From August 10 to the middle of September soybean contracts jumped $1.76 nationally for November delivery contracts. Though neither market is close to where it needs to be, it is at least headed in the right direction. The last year farmers had an average close price for the year above $10 for soybeans was 2014. The last year the average close price for corn was over $4 was also in 2014. Monday, November delivery beans were hovering around $10.41 per bushel and corn was at $3.94. The question is will prices continue this upward trend into the late winter/early spring of next year, when farmers traditionally find some of their best prices, if they have the capability to hold some supply that long.
The derecho that hit Iowa with 100 plus mph winds earlier this year may be helping prices some with several million acres of corn and soybeans completely flattened, but much of the upward swing in the market appears to be driven by aggressive purchases by China recently.

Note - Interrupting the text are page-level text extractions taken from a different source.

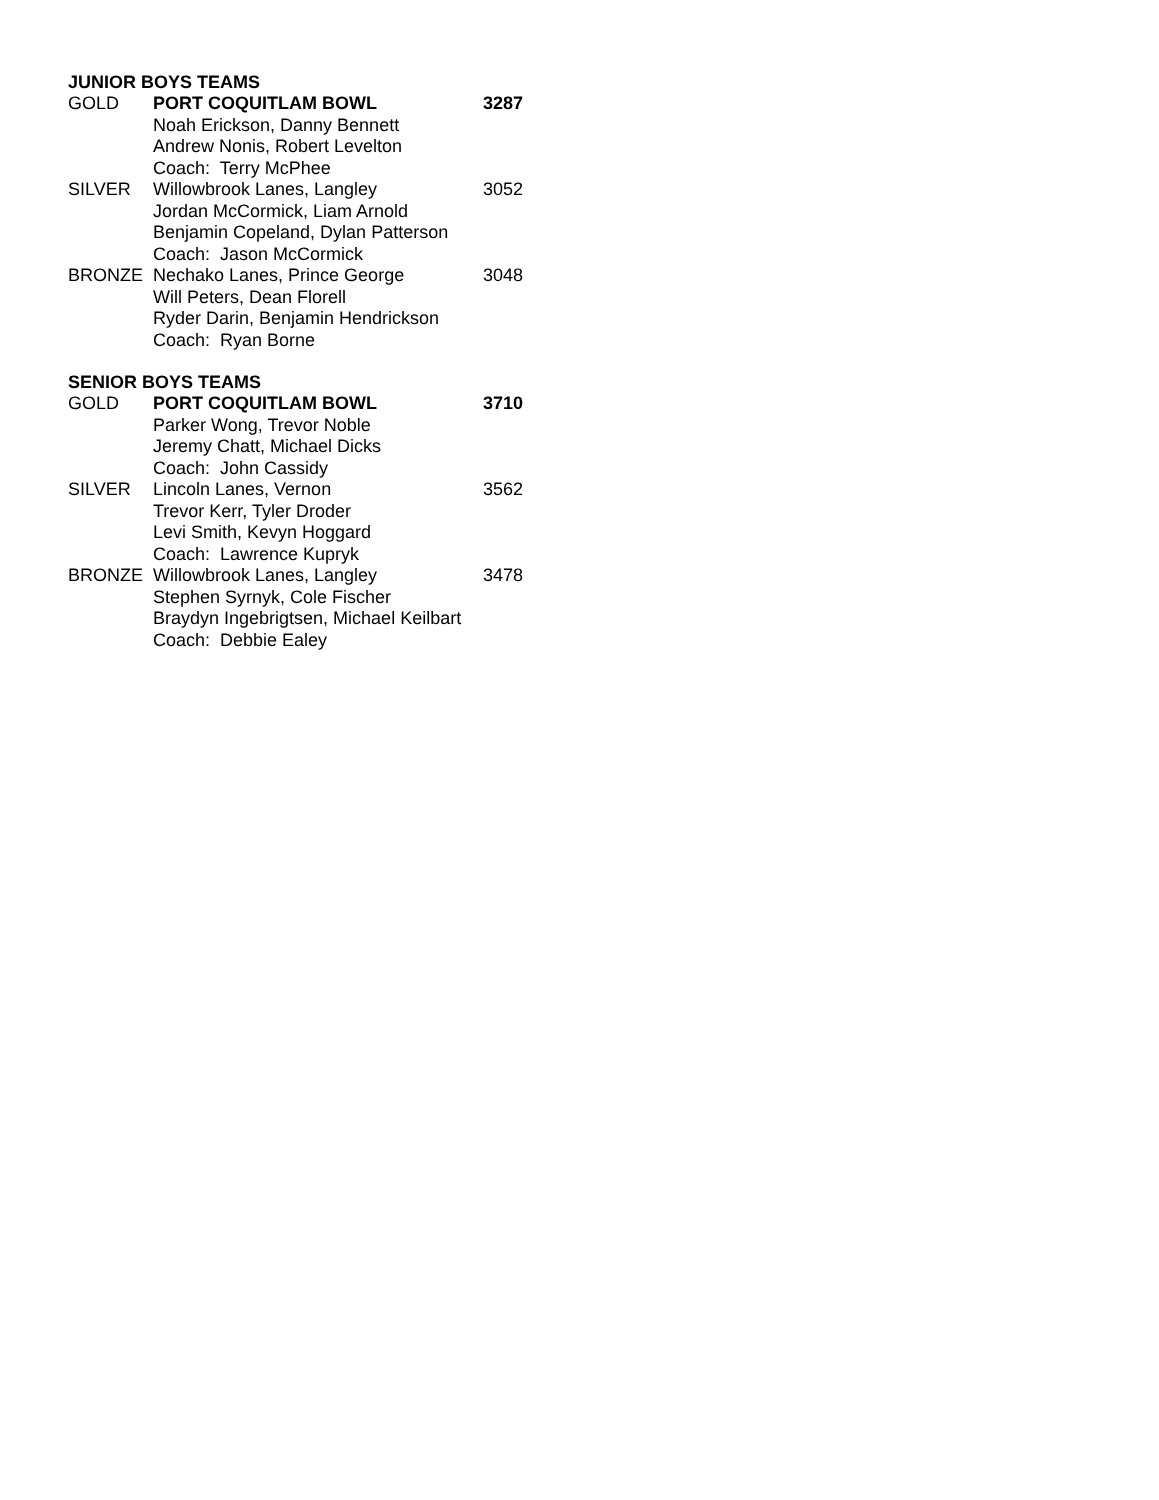JUNIOR BOYS TEAMS
| GOLD | PORT COQUITLAM BOWL | 3287 |
| | Noah Erickson, Danny Bennett | |
| | Andrew Nonis, Robert Levelton | |
| | Coach: Terry McPhee | |
| SILVER | Willowbrook Lanes, Langley | 3052 |
| | Jordan McCormick, Liam Arnold | |
| | Benjamin Copeland, Dylan Patterson | |
| | Coach: Jason McCormick | |
| BRONZE | Nechako Lanes, Prince George | 3048 |
| | Will Peters, Dean Florell | |
| | Ryder Darin, Benjamin Hendrickson | |
| | Coach: Ryan Borne | |
SENIOR BOYS TEAMS
| GOLD | PORT COQUITLAM BOWL | 3710 |
| | Parker Wong, Trevor Noble | |
| | Jeremy Chatt, Michael Dicks | |
| | Coach: John Cassidy | |
| SILVER | Lincoln Lanes, Vernon | 3562 |
| | Trevor Kerr, Tyler Droder | |
| | Levi Smith, Kevyn Hoggard | |
| | Coach: Lawrence Kupryk | |
| BRONZE | Willowbrook Lanes, Langley | 3478 |
| | Stephen Syrnyk, Cole Fischer | |
| | Braydyn Ingebrigtsen, Michael Keilbart | |
| | Coach: Debbie Ealey | |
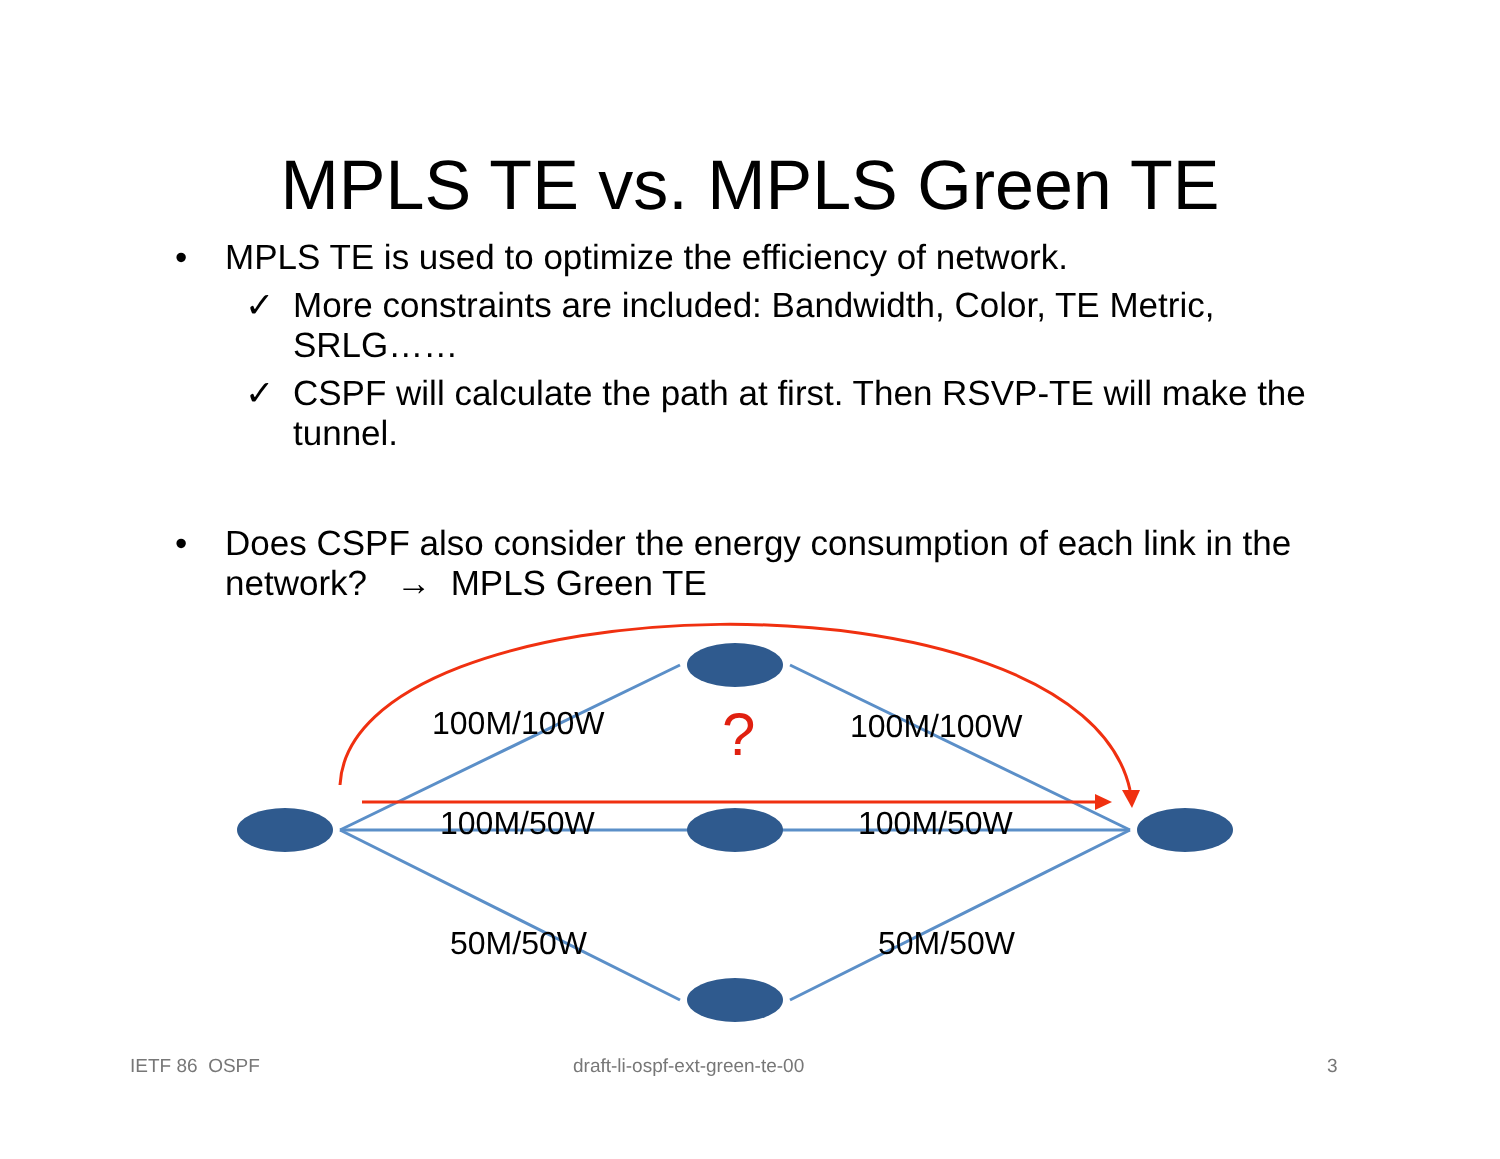MPLS TE vs. MPLS Green TE
• MPLS TE is used to optimize the efficiency of network.
✓ More constraints are included: Bandwidth, Color, TE Metric, SRLG……
✓ CSPF will calculate the path at first. Then RSVP-TE will make the tunnel.
• Does CSPF also consider the energy consumption of each link in the network? → MPLS Green TE
100M/100W 100M/100W
?
100M/50W 100M/50W
50M/50W 50M/50W
IETF 86 OSPF draft-li-ospf-ext-green-te-00 3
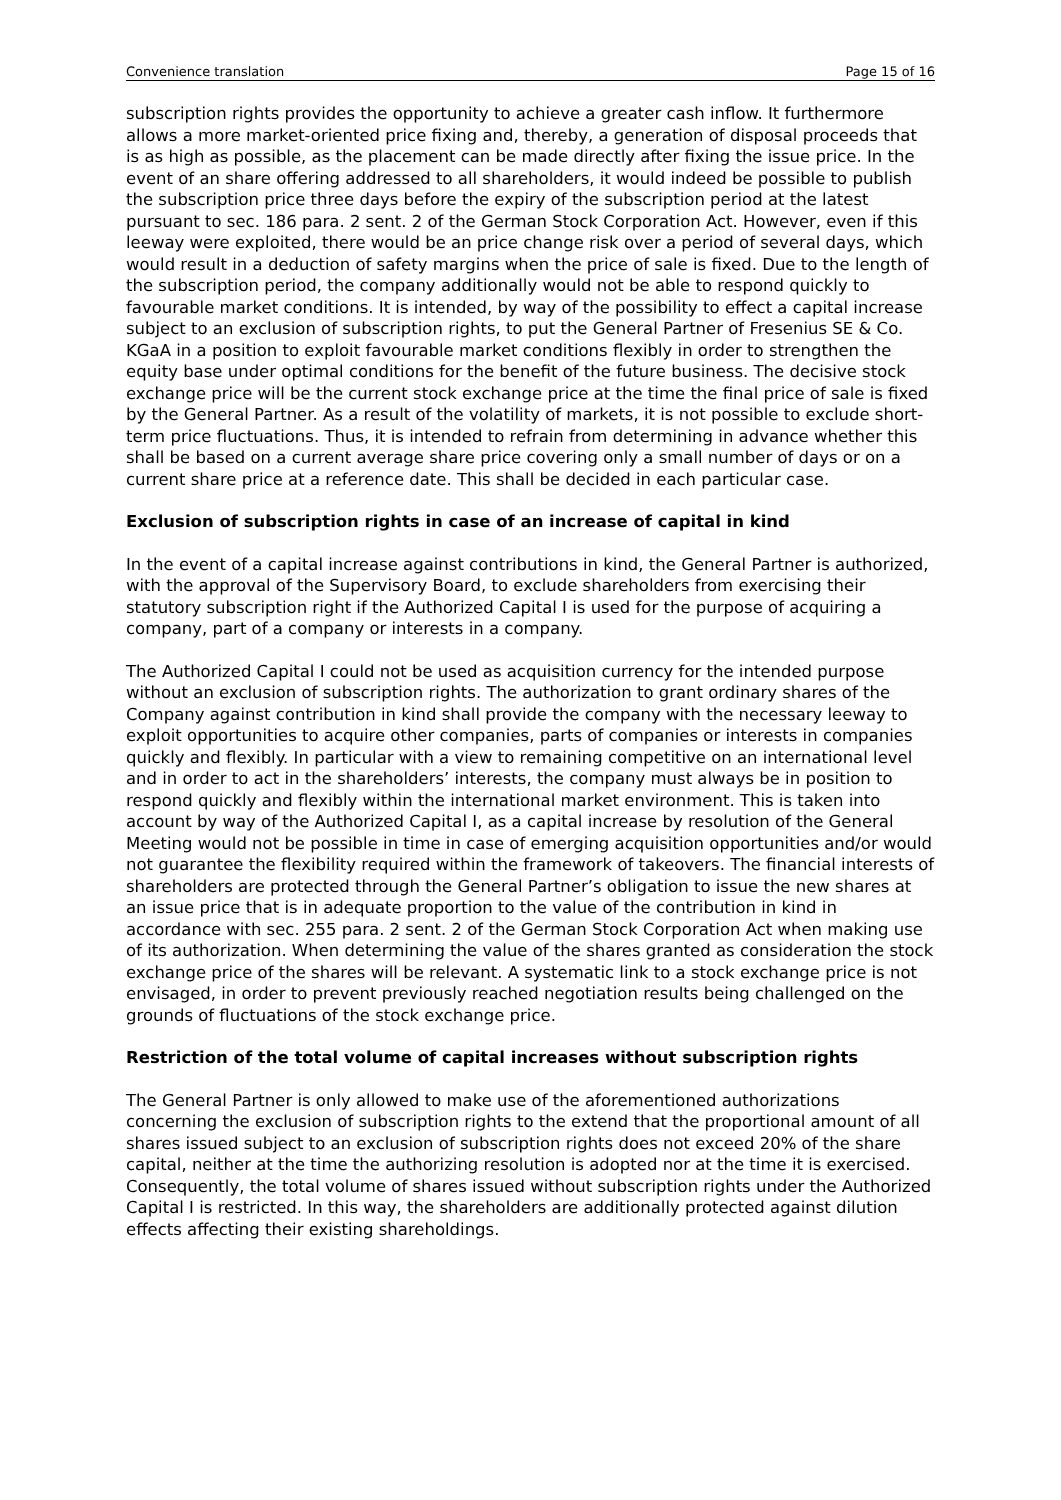Convenience translation Page 15 of 16
subscription rights provides the opportunity to achieve a greater cash inflow. It furthermore allows a more market-oriented price fixing and, thereby, a generation of disposal proceeds that is as high as possible, as the placement can be made directly after fixing the issue price. In the event of an share offering addressed to all shareholders, it would indeed be possible to publish the subscription price three days before the expiry of the subscription period at the latest pursuant to sec. 186 para. 2 sent. 2 of the German Stock Corporation Act. However, even if this leeway were exploited, there would be an price change risk over a period of several days, which would result in a deduction of safety margins when the price of sale is fixed. Due to the length of the subscription period, the company additionally would not be able to respond quickly to favourable market conditions. It is intended, by way of the possibility to effect a capital increase subject to an exclusion of subscription rights, to put the General Partner of Fresenius SE & Co. KGaA in a position to exploit favourable market conditions flexibly in order to strengthen the equity base under optimal conditions for the benefit of the future business. The decisive stock exchange price will be the current stock exchange price at the time the final price of sale is fixed by the General Partner. As a result of the volatility of markets, it is not possible to exclude short-term price fluctuations. Thus, it is intended to refrain from determining in advance whether this shall be based on a current average share price covering only a small number of days or on a current share price at a reference date. This shall be decided in each particular case.
Exclusion of subscription rights in case of an increase of capital in kind
In the event of a capital increase against contributions in kind, the General Partner is authorized, with the approval of the Supervisory Board, to exclude shareholders from exercising their statutory subscription right if the Authorized Capital I is used for the purpose of acquiring a company, part of a company or interests in a company.
The Authorized Capital I could not be used as acquisition currency for the intended purpose without an exclusion of subscription rights. The authorization to grant ordinary shares of the Company against contribution in kind shall provide the company with the necessary leeway to exploit opportunities to acquire other companies, parts of companies or interests in companies quickly and flexibly. In particular with a view to remaining competitive on an international level and in order to act in the shareholders’ interests, the company must always be in position to respond quickly and flexibly within the international market environment. This is taken into account by way of the Authorized Capital I, as a capital increase by resolution of the General Meeting would not be possible in time in case of emerging acquisition opportunities and/or would not guarantee the flexibility required within the framework of takeovers. The financial interests of shareholders are protected through the General Partner’s obligation to issue the new shares at an issue price that is in adequate proportion to the value of the contribution in kind in accordance with sec. 255 para. 2 sent. 2 of the German Stock Corporation Act when making use of its authorization. When determining the value of the shares granted as consideration the stock exchange price of the shares will be relevant. A systematic link to a stock exchange price is not envisaged, in order to prevent previously reached negotiation results being challenged on the grounds of fluctuations of the stock exchange price.
Restriction of the total volume of capital increases without subscription rights
The General Partner is only allowed to make use of the aforementioned authorizations concerning the exclusion of subscription rights to the extend that the proportional amount of all shares issued subject to an exclusion of subscription rights does not exceed 20% of the share capital, neither at the time the authorizing resolution is adopted nor at the time it is exercised. Consequently, the total volume of shares issued without subscription rights under the Authorized Capital I is restricted. In this way, the shareholders are additionally protected against dilution effects affecting their existing shareholdings.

According to the USDA, sales of corn to China soared 513% in August compared to June. Soybean sales also surged with China increasing purchases 432% in that same time period. In fact, the USDA claims that sales of soybeans to the Chinese could set a record of 40 million tons in 2020, which is 10 percent higher than their previous record purchase in 2016.
Three typhoons flattened crops in the main northeastern corn growing region of China in late August. According to the South China Morning Post, this not only decimated their crop but also pushed corn prices to their highest level in five years in that country in early September.
Adding to this, the government had advocated for the past two years for their farmers to grow more soybeans and less corn. From 2015 to 2019, corn acres decreased by 7.4 million planted acres.
Chinese swine herds are reported to be rebounding from an outbreak of African swine fever last year, calling for an increased demand for corn to feed the hogs. These factors combined with the requirements of phase 1 of President Trump’s trade deal with China have been the main driving forces for the jump in grain prices. China is projected to have a grain deficit in 2021.
The EPA recently rejected waivers that were allowing small gas refineries to forgo ethanol blending into their gasoline which should also increase ethanol demand, as the country begins to open up more and demand more fuel.
It is yet to be seen, however, if this will all lead to prices continuing to rally into 2021 and beyond.